Tunnel drainage systems are important components of large underground structures, such as railway tunnels. These systems collect and redirect excess rain and groundwater, preventing flooding within the tunnel. Over time, however, the drainage pipes and collection points in these systems can become clogged or corroded by microbial biofilms, leading to maintenance challenges.

In a recent study, microbiologist Günther Koraimann at the University of Graz, in a collaboration with researchers from the Technical University of Graz, investigated the microbial life within tunnel drainage systems. Specifically, the researchers studied the Koralm Tunnel – a railway tunnel currently under construction in Austria. They wished to identify the bacteria responsible for biofilm formation, and to understand their impact on tunnel infrastructure.

Professor Koraimann, together with his research technician Karin Bischof, collected and analysed biofilm samples from various sections of the tunnel. Their analysis revealed that the biofilms in the Koralm Tunnel are predominantly made up of methanotrophic and autotrophic bacteria. Methanotrophic bacteria consume methane as their energy source and play a major role in underground carbon cycling. Autotrophic bacteria, on the other hand, obtain energy by oxidising iron and sulphur compounds.

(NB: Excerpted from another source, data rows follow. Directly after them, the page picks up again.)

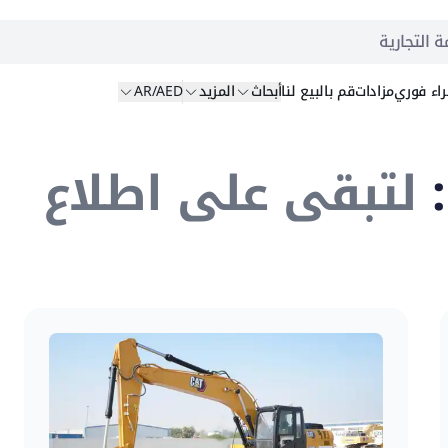
ة التجارية
اء
فوري
مزادات
قم بالبيع
لنا
أبحاث
المزيد
AR/AED
:
لتبقى على اطلاع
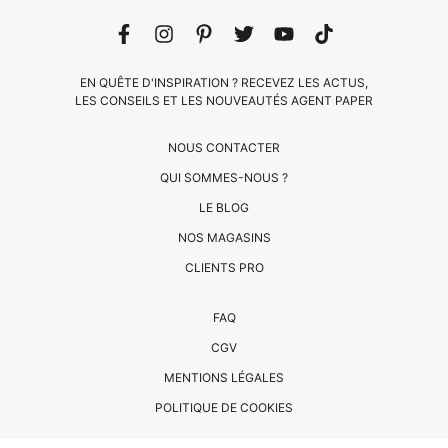
EN QUÊTE D'INSPIRATION ? RECEVEZ LES ACTUS,
LES CONSEILS ET LES NOUVEAUTÉS AGENT PAPER
NOUS CONTACTER
QUI SOMMES-NOUS ?
LE BLOG
CLIENTS
NOS MAGASINS
PRO
CLIENTS PRO
QUI
FAQ
SOMMES-
CGV
NOUS
MENTIONS LÉGALES
?
CONTACT
POLITIQUE DE COOKIES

One family of autotrophic bacteria that the team found within their biofilm samples is called Gallionellaceae. These bacteria corrode iron by oxidising it, leading to iron oxide deposits inside drainage pipes. Another finding was the detection of calcite deposits linked to microbial activity. This mineral buildup creates additional challenges for tunnel maintenance.

Günther Koraimann’s research provides valuable insight into the complex microbial ecosystems that exist within underground drainage systems. Their findings have practical implications for tunnel maintenance and the design of drainage systems. Through knowing which bacteria are responsible for biofilm formation, engineers can develop better strategies for preventing corrosion, blockages and mineral deposits, such as optimising drainage conditions to reduce biofilm accumulation.

Beyond tunnel maintenance, the team’s work also has implications for environmental monitoring. Their study provides valuable insights into global biogeochemical cycles, particularly the role of bacteria in carbon and methane cycling. These microbial processes have a direct impact on climate regulation, as they influence the storage and release of greenhouse gases from deep underground.